Here the job is to repeat the listing exactly, but not the pictures in it.
____ Exercise materials
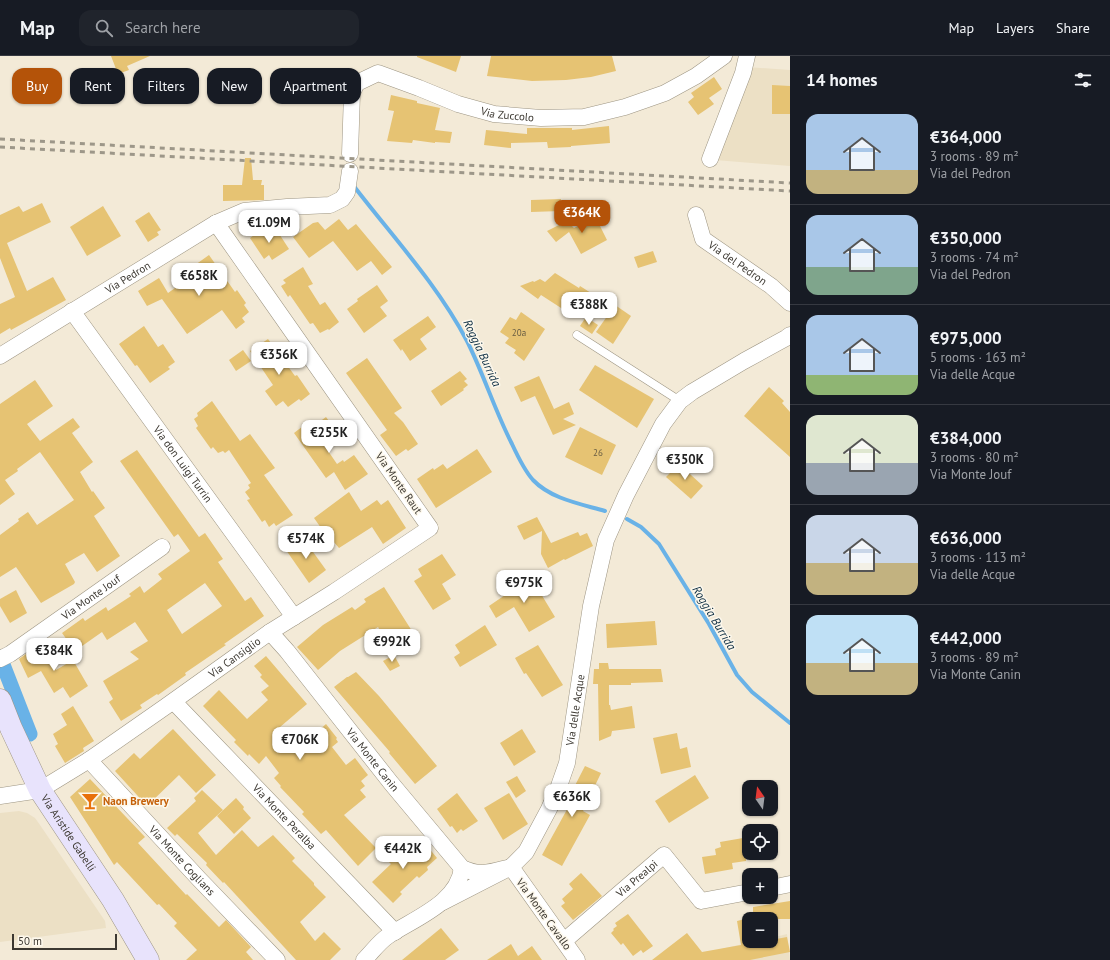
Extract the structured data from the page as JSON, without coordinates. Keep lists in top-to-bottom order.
{
  "streets": {
    "main road": ["Via Aristide Gabelli"],
    "street": [
      "Via Zuccolo",
      "Via del Pedron",
      "Via Pedron",
      "Via don Luigi Turrin",
      "Via Monte Raut",
      "Via Monte Jouf",
      "Via Cansiglio",
      "Via delle Acque",
      "Via Monte Canin",
      "Via Monte Peralba",
      "Via Monte Coglians",
      "Via Prealpi",
      "Via Monte Cavallo"
    ]
  },
  "crossings": [
    ["Via Pedron", "Via don Luigi Turrin"],
    ["Via Pedron", "Via Monte Raut"],
    ["Via don Luigi Turrin", "Via Cansiglio"],
    ["Via Monte Raut", "Via Cansiglio"],
    ["Via Cansiglio", "Via Monte Canin"],
    ["Via Cansiglio", "Via Monte Peralba"],
    ["Via Cansiglio", "Via Aristide Gabelli"],
    ["Via Cansiglio", "Via Monte Coglians"],
    ["Via delle Acque", "Via Monte Canin"],
    ["Via delle Acque", "Via Monte Peralba"],
    ["Via delle Acque", "Via Monte Cavallo"],
    ["Via Prealpi", "Via Monte Cavallo"]
  ],
  "water": ["Roggia Burrida"],
  "places": {
    "bar": ["Naon Brewery"]
  },
  "house_numbers": ["20a", "26"],
  "scale_bar": "50 m",
  "north": "top",
  "page": {
    "header": "Map",
    "search": "Search here",
    "nav": ["Map", "Layers", "Share"],
    "heading": "14 homes",
    "chip": [
      "Buy",
      "Rent",
      "Filters",
      "New",
      "Apartment"
    ],
    "list": [
      {
        "name": "€364,000",
        "note": "3 rooms · 89 m² · Via del Pedron"
      },
      {
        "name": "€350,000",
        "note": "3 rooms · 74 m² · Via del Pedron"
      },
      {
        "name": "€975,000",
        "note": "5 rooms · 163 m² · Via delle Acque"
      },
      {
        "name": "€384,000",
        "note": "3 rooms · 80 m² · Via Monte Jouf"
      },
      {
        "name": "€636,000",
        "note": "3 rooms · 113 m² · Via delle Acque"
      },
      {
        "name": "€442,000",
        "note": "3 rooms · 89 m² · Via Monte Canin"
      }
    ],
    "price": [
      "€364K",
      "€1.09M",
      "€658K",
      "€388K",
      "€356K",
      "€255K",
      "€350K",
      "€574K",
      "€975K",
      "€992K",
      "€384K",
      "€706K",
      "€636K",
      "€442K"
    ],
    "map_buttons": ["+", "−"],
    "scale": "50 m"
  }
}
________
Response below:
Extract the structured data from the page as JSON, without coordinates. Keep lists in top-to-bottom order.
{
  "streets": {
    "main road": ["Via Aristide Gabelli"],
    "street": [
      "Via Zuccolo",
      "Via del Pedron",
      "Via Pedron",
      "Via don Luigi Turrin",
      "Via Monte Raut",
      "Via Monte Jouf",
      "Via Cansiglio",
      "Via delle Acque",
      "Via Monte Canin",
      "Via Monte Peralba",
      "Via Monte Coglians",
      "Via Prealpi",
      "Via Monte Cavallo"
    ]
  },
  "crossings": [
    ["Via Pedron", "Via don Luigi Turrin"],
    ["Via Pedron", "Via Monte Raut"],
    ["Via don Luigi Turrin", "Via Cansiglio"],
    ["Via Monte Raut", "Via Cansiglio"],
    ["Via Cansiglio", "Via Monte Canin"],
    ["Via Cansiglio", "Via Monte Peralba"],
    ["Via Cansiglio", "Via Aristide Gabelli"],
    ["Via Cansiglio", "Via Monte Coglians"],
    ["Via delle Acque", "Via Monte Canin"],
    ["Via delle Acque", "Via Monte Peralba"],
    ["Via delle Acque", "Via Monte Cavallo"],
    ["Via Prealpi", "Via Monte Cavallo"]
  ],
  "water": ["Roggia Burrida"],
  "places": {
    "bar": ["Naon Brewery"]
  },
  "house_numbers": ["20a", "26"],
  "scale_bar": "50 m",
  "north": "top",
  "page": {
    "header": "Map",
    "search": "Search here",
    "nav": ["Map", "Layers", "Share"],
    "heading": "14 homes",
    "chip": [
      "Buy",
      "Rent",
      "Filters",
      "New",
      "Apartment"
    ],
    "list": [
      {
        "name": "€364,000",
        "note": "3 rooms · 89 m² · Via del Pedron"
      },
      {
        "name": "€350,000",
        "note": "3 rooms · 74 m² · Via del Pedron"
      },
      {
        "name": "€975,000",
        "note": "5 rooms · 163 m² · Via delle Acque"
      },
      {
        "name": "€384,000",
        "note": "3 rooms · 80 m² · Via Monte Jouf"
      },
      {
        "name": "€636,000",
        "note": "3 rooms · 113 m² · Via delle Acque"
      },
      {
        "name": "€442,000",
        "note": "3 rooms · 89 m² · Via Monte Canin"
      }
    ],
    "price": [
      "€364K",
      "€1.09M",
      "€658K",
      "€388K",
      "€356K",
      "€255K",
      "€350K",
      "€574K",
      "€975K",
      "€992K",
      "€384K",
      "€706K",
      "€636K",
      "€442K"
    ],
    "map_buttons": ["+", "−"],
    "scale": "50 m"
  }
}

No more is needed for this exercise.